Ocaso del reformador

—¿Estás seguro que no deberías descansar, Benito? —preguntó Margarita, con los ojos llenos de preocupación.

Juárez apenas levantó la mirada de los documentos que llenaban su escritorio. La lámpara parpadeaba, proyectando sombras sobre su rostro agotado. Era julio de 1872, y el aire de Palacio Nacional, aparte de cálido, estaba cargado de tensiones, como si se presintiera lo que estaba por venir.

—El país no puede esperar —respondió Juárez con voz baja pero firme, el tono que había usado para desafiar con Maximiliano y conspiradores—. Cada firma, cada decreto… es un paso más hacia el futuro que hemos soñado.

Margarita, su compañera incansable, lo observaba en silencio. Sabía que la salud de su esposo se deterioraba, que el peso de la presidencia le cobraba factura. Pero también conocía su obstinación, esa voluntad férrea que lo había mantenido en pie durante la Guerra de Reforma y contra la invasión francesa.

—Benito, el país ya ha cambiado —insistió ella suavemente—. Deja que otros continúen la lucha.

Juárez dejó la pluma sobre el escritorio y cerró los ojos, cansado. En su mente, se dibujaban imágenes de un México dividido, aún vulnerable a las ambiciones extranjeras. ¿Y si soltaba las riendas? ¿Y si las manos que las tomaran no fueran tan firmes?

—Nadie está listo —susurró. Pero antes de que pudiera continuar, un dolor agudo le atravesó el pecho. Se llevó la mano al corazón.

—¡Benito! —gritó Margarita, corriendo hacia él.

Al despertar, estaba en su cama con rostros de preocupación a su alrededor.
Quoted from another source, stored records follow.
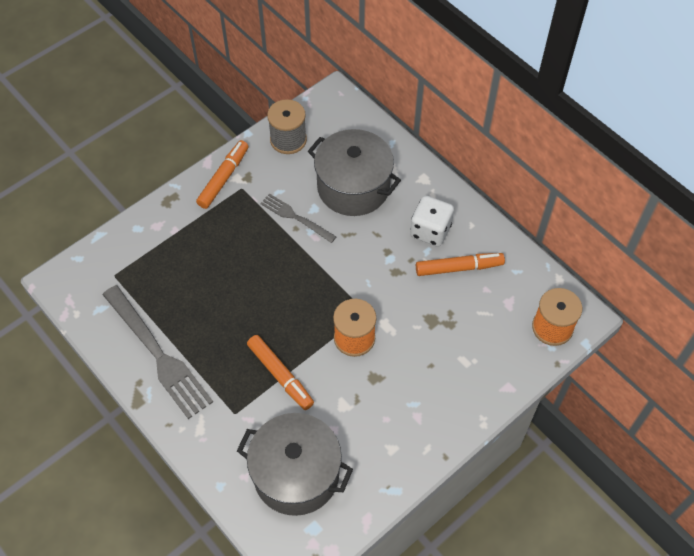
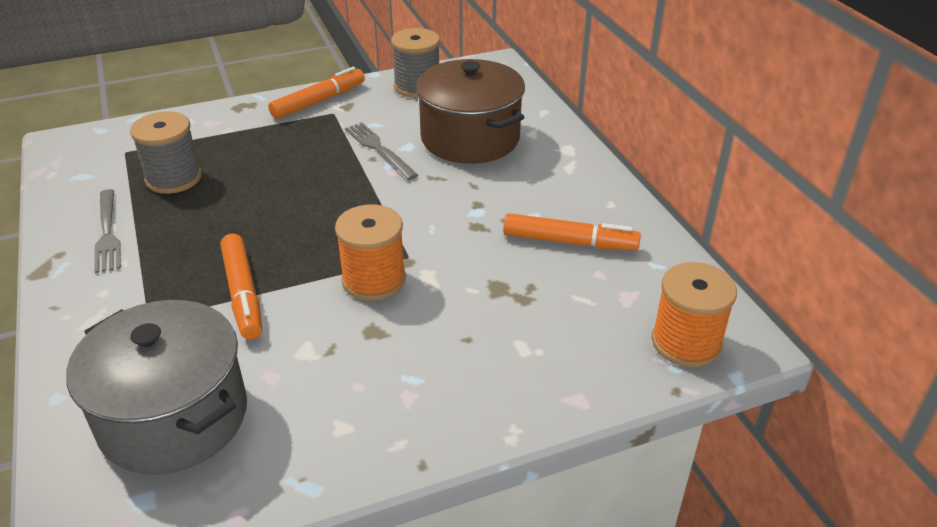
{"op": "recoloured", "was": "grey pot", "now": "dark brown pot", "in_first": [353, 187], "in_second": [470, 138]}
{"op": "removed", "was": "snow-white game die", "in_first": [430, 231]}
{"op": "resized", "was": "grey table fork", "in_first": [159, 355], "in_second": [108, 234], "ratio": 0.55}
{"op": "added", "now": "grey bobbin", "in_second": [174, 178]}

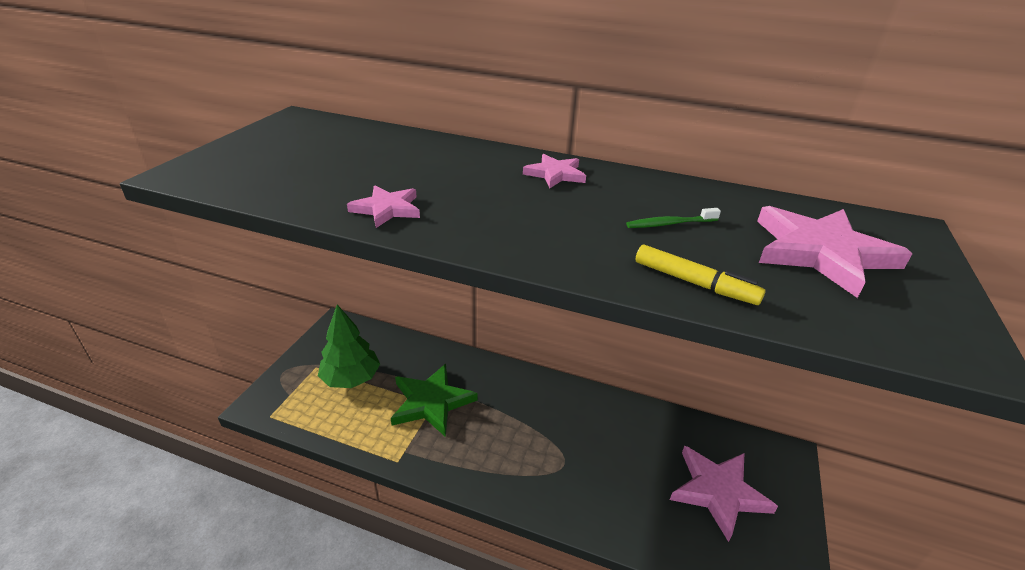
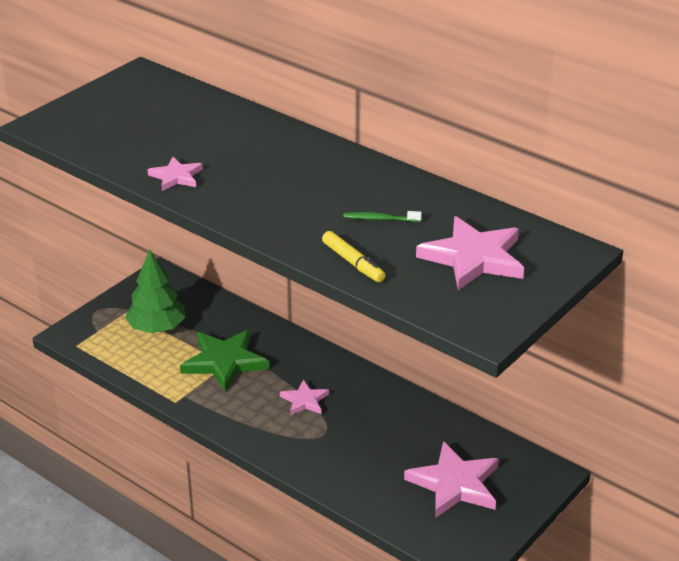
{"op": "moved", "was": "rose-pink five-pointed star", "in_first": [555, 174], "in_second": [304, 400]}

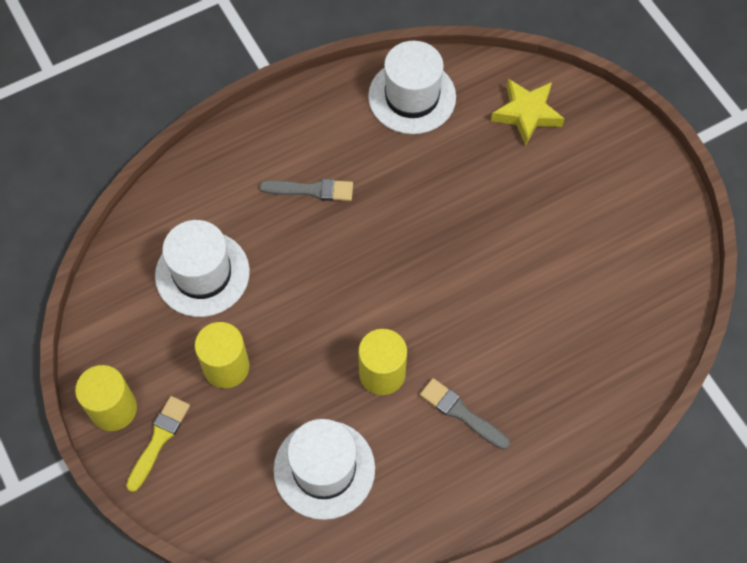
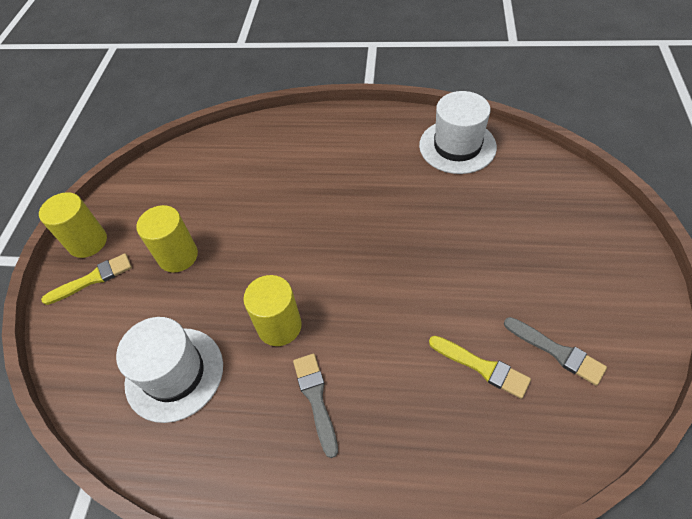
{"op": "removed", "was": "bright yellow five-pointed star", "in_first": [527, 114]}
{"op": "moved", "was": "grey brush", "in_first": [312, 190], "in_second": [557, 352]}
{"op": "removed", "was": "snow-white hat", "in_first": [202, 273]}
{"op": "added", "now": "bright yellow brush", "in_second": [482, 367]}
Mientras la vida se le escapaba entre los dedos, un pensamiento fugaz cruzó su mente: ¿Qué hubiera sido de México sin mí?

La respuesta, sin embargo, nunca llegó.

Esa noche, el reformador descansó por última vez. Pero, en algún rincón del destino, quedó la sombra de una posibilidad: si Juárez hubiera vivido más, su ambición de transformar al país podría haberse convertido en una obsesión. Tal vez, en lugar de liberar a la nación, habría acallado las voces que clamaban por cambio, aferrándose al poder como un dictador que no supo cuándo ceder.

A veces, incluso los grandes hombres necesitan saber cuándo detenerse.